Given data =
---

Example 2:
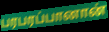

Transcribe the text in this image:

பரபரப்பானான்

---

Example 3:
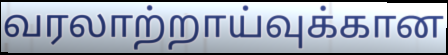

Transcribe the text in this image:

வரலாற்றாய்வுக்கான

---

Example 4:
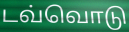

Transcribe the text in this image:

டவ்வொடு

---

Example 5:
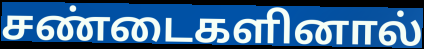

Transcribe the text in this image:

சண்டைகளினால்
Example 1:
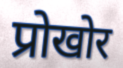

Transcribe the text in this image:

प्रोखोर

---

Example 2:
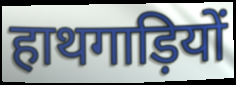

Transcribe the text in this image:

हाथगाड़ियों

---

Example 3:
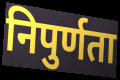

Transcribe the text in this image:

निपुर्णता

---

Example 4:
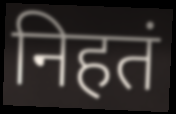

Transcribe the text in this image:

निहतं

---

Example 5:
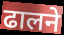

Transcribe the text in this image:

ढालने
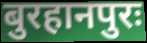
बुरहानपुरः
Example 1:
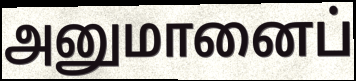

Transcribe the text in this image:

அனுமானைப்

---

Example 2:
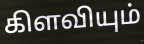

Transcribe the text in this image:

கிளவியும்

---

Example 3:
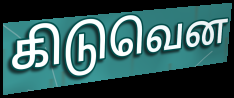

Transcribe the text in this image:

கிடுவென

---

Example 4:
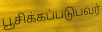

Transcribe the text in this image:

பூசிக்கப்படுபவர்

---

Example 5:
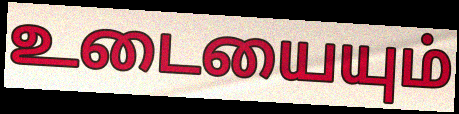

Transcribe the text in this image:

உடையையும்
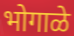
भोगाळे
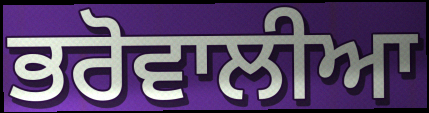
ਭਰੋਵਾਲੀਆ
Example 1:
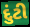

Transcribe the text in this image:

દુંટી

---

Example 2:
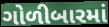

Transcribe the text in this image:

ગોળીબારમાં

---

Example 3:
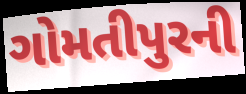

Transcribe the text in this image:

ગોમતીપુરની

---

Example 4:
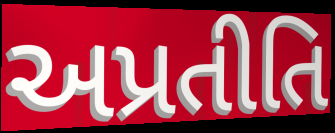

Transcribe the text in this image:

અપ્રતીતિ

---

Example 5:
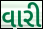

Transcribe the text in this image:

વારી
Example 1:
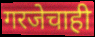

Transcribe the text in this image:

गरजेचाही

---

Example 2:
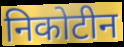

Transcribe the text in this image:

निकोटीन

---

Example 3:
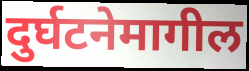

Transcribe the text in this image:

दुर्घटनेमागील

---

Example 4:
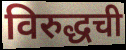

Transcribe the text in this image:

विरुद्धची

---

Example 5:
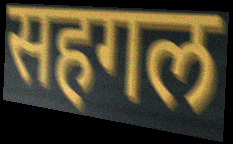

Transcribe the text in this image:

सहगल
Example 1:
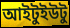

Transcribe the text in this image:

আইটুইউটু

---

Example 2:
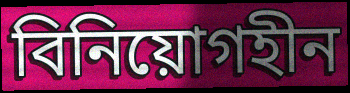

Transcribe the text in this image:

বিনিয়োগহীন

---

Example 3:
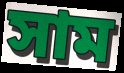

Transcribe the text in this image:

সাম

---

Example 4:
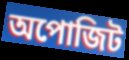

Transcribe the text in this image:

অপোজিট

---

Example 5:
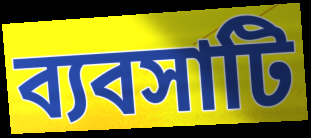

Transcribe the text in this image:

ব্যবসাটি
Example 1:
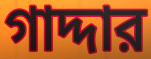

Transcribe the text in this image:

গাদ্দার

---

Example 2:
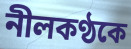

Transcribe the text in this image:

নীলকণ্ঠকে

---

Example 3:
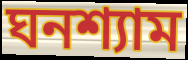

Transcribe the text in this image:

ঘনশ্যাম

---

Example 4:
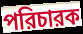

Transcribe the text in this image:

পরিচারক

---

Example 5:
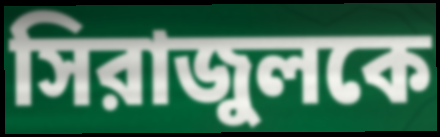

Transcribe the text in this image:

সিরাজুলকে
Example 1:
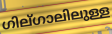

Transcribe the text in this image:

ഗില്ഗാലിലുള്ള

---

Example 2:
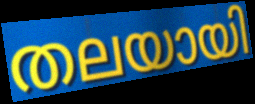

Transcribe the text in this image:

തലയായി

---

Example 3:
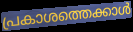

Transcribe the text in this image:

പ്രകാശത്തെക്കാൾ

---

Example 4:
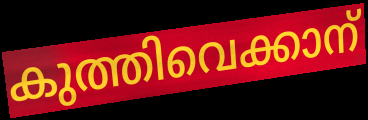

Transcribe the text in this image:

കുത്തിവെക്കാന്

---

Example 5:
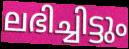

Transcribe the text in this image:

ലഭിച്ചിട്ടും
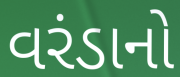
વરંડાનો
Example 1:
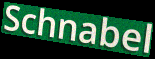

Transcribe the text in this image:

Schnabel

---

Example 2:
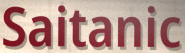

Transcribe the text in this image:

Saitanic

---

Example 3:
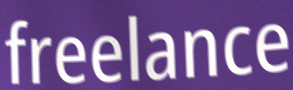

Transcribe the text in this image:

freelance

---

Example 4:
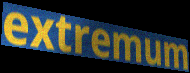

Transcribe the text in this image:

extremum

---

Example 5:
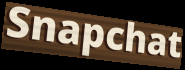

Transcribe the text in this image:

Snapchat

Your objective = What is needed is a verbatim transcription of the records, minus the pictures.

Finished exercise =
---

Example 2:

Transcribe the text in this image:

பரபரப்பானான்

---

Example 3:

Transcribe the text in this image:

வரலாற்றாய்வுக்கான

---

Example 4:

Transcribe the text in this image:

டவ்வொடு

---

Example 5:

Transcribe the text in this image:

சண்டைகளினால்
Example 1:

Transcribe the text in this image:

प्रोखोर

---

Example 2:

Transcribe the text in this image:

हाथगाड़ियों

---

Example 3:

Transcribe the text in this image:

निपुर्णता

---

Example 4:

Transcribe the text in this image:

निहतं

---

Example 5:

Transcribe the text in this image:

ढालने
बुरहानपुरः
Example 1:

Transcribe the text in this image:

அனுமானைப்

---

Example 2:

Transcribe the text in this image:

கிளவியும்

---

Example 3:

Transcribe the text in this image:

கிடுவென

---

Example 4:

Transcribe the text in this image:

பூசிக்கப்படுபவர்

---

Example 5:

Transcribe the text in this image:

உடையையும்
भोगाळे
ਭਰੋਵਾਲੀਆ
Example 1:

Transcribe the text in this image:

દુંટી

---

Example 2:

Transcribe the text in this image:

ગોળીબારમાં

---

Example 3:

Transcribe the text in this image:

ગોમતીપુરની

---

Example 4:

Transcribe the text in this image:

અપ્રતીતિ

---

Example 5:

Transcribe the text in this image:

વારી
Example 1:

Transcribe the text in this image:

गरजेचाही

---

Example 2:

Transcribe the text in this image:

निकोटीन

---

Example 3:

Transcribe the text in this image:

दुर्घटनेमागील

---

Example 4:

Transcribe the text in this image:

विरुद्धची

---

Example 5:

Transcribe the text in this image:

सहगल
Example 1:

Transcribe the text in this image:

আইটুইউটু

---

Example 2:

Transcribe the text in this image:

বিনিয়োগহীন

---

Example 3:

Transcribe the text in this image:

সাম

---

Example 4:

Transcribe the text in this image:

অপোজিট

---

Example 5:

Transcribe the text in this image:

ব্যবসাটি
Example 1:

Transcribe the text in this image:

গাদ্দার

---

Example 2:

Transcribe the text in this image:

নীলকণ্ঠকে

---

Example 3:

Transcribe the text in this image:

ঘনশ্যাম

---

Example 4:

Transcribe the text in this image:

পরিচারক

---

Example 5:

Transcribe the text in this image:

সিরাজুলকে
Example 1:

Transcribe the text in this image:

ഗില്ഗാലിലുള്ള

---

Example 2:

Transcribe the text in this image:

തലയായി

---

Example 3:

Transcribe the text in this image:

പ്രകാശത്തെക്കാൾ

---

Example 4:

Transcribe the text in this image:

കുത്തിവെക്കാന്

---

Example 5:

Transcribe the text in this image:

ലഭിച്ചിട്ടും
વરંડાનો
Example 1:

Transcribe the text in this image:

Schnabel

---

Example 2:

Transcribe the text in this image:

Saitanic

---

Example 3:

Transcribe the text in this image:

freelance

---

Example 4:

Transcribe the text in this image:

extremum

---

Example 5:

Transcribe the text in this image:

Snapchat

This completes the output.